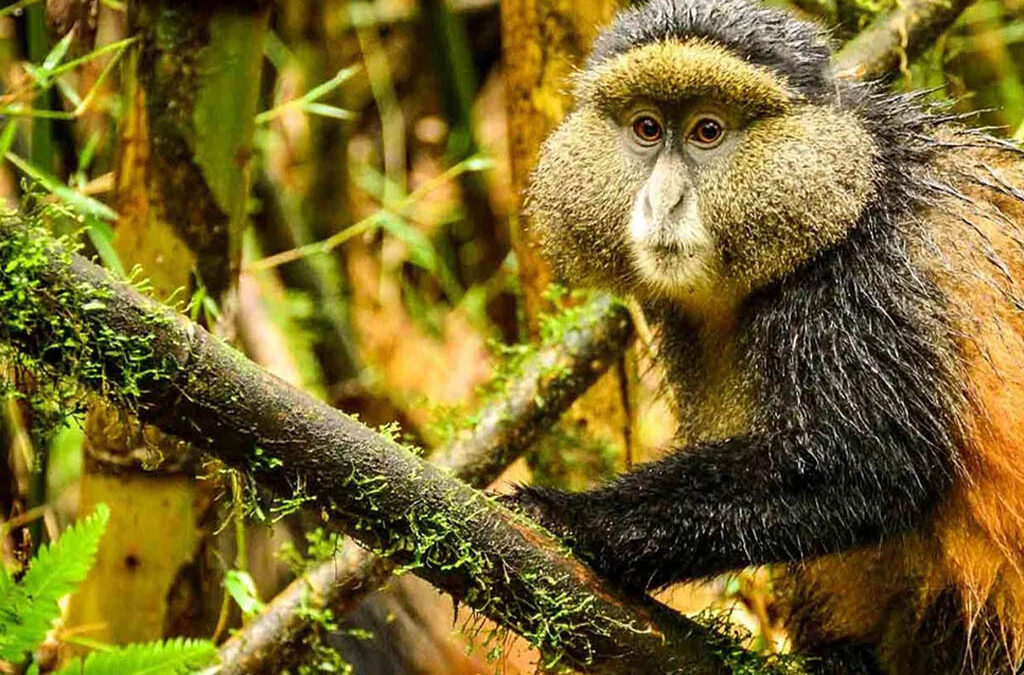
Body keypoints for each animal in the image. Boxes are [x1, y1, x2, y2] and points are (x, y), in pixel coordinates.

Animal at [501, 1, 1024, 673]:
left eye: (707, 132)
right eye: (647, 129)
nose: (663, 202)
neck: (851, 187)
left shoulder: (864, 282)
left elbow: (872, 463)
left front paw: (570, 518)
· · ·
[REQUIRED WORK]:
What goes in the answer is the run of lines from the one holding "nose: (663, 202)" to the end of the entries, reproduced exactly and with nothing else.

[YOUR SOLUTION]:
nose: (663, 202)
neck: (851, 187)
left shoulder: (864, 282)
left elbow: (872, 463)
left front paw: (570, 518)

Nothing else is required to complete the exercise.